FRESNO, Calif. (KFSN) -- The great jazz keyboardist and composer Herbie Hancock once said, "Music happens to be an art form that transcends language." But when language is a barrier, music is the only way through.
Well-known electric violinist, Patrick Contreras of Fresno knows firsthand music is a universal connection for ages young and old.
In this room at the PACE Senior Center, no words are needed. Just notes and melody are present. Electric violinist Patrick Contreras takes time out of his schedule every month to play for dozens of senior citizens in Downtown Fresno. As he plays, they chatter, they knit, and sometimes they get up and move.
Two-thirds of the seniors are Southeast Asian. Four months ago when Patrick Contreras started playing, the Asian seniors didn't respond to his music.
But he was determined to reach them.
Day and night he practiced their traditional music so he could play for them. And then, something wonderful happened.
Patrick says, "What's cool about the violin and instrumental music is there are no words. So what may be a weakness in one area is a strength in other areas. I don't have the language barrier."
His music transcends language. The melody stirs the soul.
Naomi Sanchez is the activities coordinator at Pace. She says the music has been life-changing.
Sanchez says half of the seniors are either are wheelchair or walker users who, "Don't usually get up unless there's a reason to. They get up when Patrick is setting up."

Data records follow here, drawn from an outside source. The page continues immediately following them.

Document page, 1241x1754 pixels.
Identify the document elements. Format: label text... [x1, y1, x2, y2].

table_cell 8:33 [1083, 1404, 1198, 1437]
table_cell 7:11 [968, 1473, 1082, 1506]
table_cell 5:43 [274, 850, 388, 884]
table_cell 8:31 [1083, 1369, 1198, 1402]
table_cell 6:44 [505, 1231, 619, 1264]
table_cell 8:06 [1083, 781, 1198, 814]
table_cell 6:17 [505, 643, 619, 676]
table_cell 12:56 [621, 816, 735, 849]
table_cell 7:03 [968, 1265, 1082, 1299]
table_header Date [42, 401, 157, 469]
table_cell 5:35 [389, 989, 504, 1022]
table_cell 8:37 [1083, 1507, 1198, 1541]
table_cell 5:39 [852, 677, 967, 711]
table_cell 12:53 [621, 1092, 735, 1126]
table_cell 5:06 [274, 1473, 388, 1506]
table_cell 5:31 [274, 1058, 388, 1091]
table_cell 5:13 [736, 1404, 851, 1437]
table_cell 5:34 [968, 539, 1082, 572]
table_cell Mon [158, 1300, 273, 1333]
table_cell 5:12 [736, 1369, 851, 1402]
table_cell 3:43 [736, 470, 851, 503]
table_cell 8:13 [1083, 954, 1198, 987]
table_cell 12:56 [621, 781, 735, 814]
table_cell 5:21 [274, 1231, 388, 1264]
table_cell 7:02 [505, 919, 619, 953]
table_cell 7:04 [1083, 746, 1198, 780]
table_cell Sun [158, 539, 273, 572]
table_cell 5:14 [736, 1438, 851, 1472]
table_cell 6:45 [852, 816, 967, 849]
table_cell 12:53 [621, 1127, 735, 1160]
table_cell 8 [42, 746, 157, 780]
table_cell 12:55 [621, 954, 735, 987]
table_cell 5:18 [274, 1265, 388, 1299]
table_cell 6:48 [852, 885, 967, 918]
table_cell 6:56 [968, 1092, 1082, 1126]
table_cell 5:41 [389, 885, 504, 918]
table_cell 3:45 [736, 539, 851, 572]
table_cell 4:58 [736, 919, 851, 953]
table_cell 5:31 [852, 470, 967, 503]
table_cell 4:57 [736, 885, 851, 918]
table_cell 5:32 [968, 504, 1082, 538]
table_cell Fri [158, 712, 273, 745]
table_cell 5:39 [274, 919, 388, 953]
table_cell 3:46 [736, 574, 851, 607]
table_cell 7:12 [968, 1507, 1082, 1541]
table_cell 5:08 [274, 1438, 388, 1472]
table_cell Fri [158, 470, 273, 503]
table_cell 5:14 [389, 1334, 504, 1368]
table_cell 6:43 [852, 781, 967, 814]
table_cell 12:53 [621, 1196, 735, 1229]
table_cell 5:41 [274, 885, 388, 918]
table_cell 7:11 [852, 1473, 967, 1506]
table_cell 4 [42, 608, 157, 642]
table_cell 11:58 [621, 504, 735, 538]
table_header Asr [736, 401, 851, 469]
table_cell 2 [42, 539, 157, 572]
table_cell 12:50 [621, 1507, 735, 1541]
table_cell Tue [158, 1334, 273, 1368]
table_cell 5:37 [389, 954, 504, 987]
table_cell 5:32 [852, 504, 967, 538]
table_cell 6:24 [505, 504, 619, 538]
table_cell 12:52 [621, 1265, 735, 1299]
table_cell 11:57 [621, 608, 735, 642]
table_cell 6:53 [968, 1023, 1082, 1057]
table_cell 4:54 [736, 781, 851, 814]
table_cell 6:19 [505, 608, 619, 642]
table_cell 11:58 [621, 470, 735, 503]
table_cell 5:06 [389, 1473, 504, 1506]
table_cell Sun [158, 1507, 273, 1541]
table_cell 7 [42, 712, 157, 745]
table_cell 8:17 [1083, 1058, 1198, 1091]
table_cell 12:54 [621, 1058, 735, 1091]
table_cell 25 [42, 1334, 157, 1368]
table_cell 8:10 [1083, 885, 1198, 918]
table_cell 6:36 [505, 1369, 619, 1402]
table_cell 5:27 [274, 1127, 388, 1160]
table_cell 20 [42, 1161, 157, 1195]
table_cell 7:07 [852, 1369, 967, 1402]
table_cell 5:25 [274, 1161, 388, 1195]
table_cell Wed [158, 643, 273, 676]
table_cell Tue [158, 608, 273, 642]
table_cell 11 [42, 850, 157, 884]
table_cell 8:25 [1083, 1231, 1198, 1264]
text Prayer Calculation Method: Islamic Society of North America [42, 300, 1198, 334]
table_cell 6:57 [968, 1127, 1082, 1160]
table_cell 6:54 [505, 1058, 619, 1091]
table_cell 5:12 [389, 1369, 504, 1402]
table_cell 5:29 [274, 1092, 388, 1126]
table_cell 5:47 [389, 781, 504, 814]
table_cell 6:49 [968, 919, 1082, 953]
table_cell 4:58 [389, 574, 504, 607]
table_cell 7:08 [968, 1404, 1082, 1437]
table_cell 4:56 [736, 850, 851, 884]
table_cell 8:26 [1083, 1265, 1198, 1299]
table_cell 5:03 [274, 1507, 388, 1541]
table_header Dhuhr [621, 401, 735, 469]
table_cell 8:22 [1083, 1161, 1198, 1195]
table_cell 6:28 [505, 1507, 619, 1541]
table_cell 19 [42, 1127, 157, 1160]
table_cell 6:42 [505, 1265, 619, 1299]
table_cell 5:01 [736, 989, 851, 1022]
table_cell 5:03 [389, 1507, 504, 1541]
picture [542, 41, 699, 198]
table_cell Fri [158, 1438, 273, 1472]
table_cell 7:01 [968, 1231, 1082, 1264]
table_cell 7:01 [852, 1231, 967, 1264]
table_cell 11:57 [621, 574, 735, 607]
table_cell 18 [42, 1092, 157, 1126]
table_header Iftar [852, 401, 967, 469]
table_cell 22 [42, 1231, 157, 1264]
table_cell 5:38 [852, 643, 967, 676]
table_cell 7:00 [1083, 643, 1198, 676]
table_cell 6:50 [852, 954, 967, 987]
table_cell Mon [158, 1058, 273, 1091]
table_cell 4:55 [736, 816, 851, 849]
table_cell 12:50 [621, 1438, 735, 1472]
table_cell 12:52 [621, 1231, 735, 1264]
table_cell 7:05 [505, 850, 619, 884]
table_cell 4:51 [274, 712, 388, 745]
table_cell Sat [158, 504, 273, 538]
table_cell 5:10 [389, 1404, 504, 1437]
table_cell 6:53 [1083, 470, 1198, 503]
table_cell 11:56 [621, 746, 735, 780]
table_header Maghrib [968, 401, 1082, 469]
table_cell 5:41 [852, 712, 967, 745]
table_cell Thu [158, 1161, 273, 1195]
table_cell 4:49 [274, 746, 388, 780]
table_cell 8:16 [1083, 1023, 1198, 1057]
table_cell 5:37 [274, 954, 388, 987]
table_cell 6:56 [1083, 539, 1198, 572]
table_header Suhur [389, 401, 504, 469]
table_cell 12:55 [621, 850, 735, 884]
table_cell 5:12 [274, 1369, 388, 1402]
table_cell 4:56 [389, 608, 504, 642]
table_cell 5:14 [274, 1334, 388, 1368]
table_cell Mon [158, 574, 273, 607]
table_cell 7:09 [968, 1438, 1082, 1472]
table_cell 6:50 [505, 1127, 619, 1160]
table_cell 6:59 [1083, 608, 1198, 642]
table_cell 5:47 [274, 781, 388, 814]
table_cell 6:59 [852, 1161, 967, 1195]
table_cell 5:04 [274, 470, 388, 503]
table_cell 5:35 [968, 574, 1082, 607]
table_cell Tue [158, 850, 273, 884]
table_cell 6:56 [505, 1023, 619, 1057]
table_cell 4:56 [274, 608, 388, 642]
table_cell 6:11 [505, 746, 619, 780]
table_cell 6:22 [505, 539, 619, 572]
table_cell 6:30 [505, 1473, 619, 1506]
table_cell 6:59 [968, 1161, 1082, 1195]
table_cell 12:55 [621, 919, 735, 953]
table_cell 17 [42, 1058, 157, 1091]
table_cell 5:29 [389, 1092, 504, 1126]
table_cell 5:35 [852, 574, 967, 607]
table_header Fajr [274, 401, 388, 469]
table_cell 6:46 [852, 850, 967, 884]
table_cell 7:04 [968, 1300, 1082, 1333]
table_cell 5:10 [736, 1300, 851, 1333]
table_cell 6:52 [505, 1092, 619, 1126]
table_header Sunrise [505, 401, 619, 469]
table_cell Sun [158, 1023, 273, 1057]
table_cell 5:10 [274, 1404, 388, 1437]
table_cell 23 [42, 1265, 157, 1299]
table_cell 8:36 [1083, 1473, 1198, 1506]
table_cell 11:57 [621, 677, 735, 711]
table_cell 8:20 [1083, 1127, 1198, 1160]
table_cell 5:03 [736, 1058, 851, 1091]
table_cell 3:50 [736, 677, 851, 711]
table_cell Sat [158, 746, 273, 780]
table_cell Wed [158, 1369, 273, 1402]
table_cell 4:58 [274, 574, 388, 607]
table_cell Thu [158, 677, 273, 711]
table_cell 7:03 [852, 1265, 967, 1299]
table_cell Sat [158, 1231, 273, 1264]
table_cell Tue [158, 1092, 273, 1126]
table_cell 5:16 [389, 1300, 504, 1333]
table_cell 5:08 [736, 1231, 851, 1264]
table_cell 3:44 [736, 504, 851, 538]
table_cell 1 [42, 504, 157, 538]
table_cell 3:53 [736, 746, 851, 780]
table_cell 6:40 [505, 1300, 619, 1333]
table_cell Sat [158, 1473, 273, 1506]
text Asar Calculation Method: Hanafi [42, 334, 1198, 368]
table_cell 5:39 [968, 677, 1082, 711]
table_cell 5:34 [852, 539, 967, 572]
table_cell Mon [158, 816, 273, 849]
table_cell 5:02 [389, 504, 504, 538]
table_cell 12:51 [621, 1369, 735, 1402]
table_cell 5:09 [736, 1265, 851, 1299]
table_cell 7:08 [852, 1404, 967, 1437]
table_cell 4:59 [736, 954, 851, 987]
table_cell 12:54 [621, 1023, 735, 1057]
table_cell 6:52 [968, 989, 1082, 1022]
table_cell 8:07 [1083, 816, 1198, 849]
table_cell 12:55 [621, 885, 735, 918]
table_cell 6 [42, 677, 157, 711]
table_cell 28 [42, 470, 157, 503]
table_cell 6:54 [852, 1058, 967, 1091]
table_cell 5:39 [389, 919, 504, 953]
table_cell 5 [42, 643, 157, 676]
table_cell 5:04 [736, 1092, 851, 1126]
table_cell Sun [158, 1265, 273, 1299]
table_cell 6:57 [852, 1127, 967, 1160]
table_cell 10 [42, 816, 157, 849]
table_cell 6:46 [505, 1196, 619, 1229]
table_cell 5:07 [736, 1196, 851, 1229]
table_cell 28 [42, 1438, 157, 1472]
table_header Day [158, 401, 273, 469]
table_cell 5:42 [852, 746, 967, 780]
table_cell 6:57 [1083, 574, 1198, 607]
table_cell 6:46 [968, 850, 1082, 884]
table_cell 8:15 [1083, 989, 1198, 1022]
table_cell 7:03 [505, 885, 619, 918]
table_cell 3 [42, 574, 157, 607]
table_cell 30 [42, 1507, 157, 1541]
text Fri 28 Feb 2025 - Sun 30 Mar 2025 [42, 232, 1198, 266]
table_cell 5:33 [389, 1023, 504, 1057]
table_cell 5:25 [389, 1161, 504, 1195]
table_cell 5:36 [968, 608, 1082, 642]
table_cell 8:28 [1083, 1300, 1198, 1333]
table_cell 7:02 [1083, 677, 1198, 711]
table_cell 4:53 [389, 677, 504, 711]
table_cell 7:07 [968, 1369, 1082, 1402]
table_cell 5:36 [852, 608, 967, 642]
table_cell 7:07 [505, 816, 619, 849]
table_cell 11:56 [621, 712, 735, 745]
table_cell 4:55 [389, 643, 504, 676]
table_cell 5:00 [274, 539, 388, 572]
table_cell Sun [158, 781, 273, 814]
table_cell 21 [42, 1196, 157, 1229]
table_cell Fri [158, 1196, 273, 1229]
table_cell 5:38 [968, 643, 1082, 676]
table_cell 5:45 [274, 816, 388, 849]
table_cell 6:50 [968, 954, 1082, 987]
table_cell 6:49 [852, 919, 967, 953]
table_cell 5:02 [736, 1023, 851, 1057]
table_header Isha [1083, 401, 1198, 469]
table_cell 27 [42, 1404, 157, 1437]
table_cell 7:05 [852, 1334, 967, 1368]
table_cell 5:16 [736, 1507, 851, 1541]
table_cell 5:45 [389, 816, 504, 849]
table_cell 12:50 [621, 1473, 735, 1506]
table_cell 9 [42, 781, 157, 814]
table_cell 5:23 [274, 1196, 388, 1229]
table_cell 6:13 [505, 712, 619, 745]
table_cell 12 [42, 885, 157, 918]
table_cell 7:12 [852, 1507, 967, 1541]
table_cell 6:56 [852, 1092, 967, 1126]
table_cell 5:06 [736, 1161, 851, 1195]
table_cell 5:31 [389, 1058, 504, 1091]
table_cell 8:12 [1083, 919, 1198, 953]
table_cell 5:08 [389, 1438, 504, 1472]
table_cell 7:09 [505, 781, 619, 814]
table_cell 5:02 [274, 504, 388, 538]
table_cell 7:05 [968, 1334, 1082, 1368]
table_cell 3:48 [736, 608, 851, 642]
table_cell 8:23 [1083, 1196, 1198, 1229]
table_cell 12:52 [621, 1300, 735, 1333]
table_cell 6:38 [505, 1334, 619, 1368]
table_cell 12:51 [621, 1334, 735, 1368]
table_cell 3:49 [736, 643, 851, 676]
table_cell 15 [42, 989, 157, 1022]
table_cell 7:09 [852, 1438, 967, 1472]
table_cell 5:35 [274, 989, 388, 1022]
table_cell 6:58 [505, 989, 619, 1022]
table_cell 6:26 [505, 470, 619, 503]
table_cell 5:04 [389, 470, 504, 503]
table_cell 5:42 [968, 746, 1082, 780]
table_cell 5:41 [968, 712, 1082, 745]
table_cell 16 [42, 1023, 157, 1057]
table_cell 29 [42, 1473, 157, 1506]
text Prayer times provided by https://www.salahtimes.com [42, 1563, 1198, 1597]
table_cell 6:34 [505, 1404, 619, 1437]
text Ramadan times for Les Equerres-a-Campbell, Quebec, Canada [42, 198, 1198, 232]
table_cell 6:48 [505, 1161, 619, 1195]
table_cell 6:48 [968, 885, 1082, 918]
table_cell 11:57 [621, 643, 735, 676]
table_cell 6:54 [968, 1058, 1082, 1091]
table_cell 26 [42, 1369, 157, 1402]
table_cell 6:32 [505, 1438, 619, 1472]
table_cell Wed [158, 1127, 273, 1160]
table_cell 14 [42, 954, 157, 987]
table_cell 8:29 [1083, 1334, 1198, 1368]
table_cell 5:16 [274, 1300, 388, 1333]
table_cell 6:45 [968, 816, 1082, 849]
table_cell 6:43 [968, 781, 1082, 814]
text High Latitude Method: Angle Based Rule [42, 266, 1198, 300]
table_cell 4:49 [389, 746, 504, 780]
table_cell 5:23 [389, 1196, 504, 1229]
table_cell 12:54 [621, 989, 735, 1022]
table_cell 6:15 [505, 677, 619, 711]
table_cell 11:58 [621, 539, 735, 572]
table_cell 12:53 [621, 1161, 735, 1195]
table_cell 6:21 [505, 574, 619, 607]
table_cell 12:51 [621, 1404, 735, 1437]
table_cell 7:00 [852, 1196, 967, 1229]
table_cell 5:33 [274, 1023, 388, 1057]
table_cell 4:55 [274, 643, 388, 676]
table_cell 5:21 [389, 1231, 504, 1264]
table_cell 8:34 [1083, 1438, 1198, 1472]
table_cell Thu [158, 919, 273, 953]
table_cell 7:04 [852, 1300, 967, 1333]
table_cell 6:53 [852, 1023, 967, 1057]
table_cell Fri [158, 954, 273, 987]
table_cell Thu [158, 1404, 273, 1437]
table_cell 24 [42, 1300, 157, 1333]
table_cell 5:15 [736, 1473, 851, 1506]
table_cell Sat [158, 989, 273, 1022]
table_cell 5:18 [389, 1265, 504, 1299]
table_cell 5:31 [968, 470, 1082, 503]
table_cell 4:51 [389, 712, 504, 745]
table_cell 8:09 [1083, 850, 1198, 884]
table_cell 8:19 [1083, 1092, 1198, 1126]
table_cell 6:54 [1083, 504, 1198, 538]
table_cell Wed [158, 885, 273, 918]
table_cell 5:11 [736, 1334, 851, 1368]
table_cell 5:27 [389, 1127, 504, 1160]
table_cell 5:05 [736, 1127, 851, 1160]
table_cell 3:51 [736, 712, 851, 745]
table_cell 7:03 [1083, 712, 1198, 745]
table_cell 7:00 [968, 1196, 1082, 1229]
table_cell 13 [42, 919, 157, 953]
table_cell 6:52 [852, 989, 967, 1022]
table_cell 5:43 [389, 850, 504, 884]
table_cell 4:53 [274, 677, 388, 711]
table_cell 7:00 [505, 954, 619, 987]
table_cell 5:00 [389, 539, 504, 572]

88-year-old Neng Vue of Laos can't get enough of Patrick's music. Every week he asks the musician to play not traditional Laotian music, but a hymn, "Amazing Grace." Every time Neng hears the song, it brings him to tears.
Patrick says, "You know, I love playing anywhere. I just always have. It doesn't matter where I'm at."
As he plays, the music touches something different in every listener.
Says Neng Vue, "Music is good medication."
It's good medicine for the body, the soul, and the spirit.
Patrick Contreras plays his violin at PACE a couple of times a month and as you can tell the seniors look forward to his visits. Now the staff is working on bringing him in to give music lessons, as soon as they can collect enough violins for the seniors to play.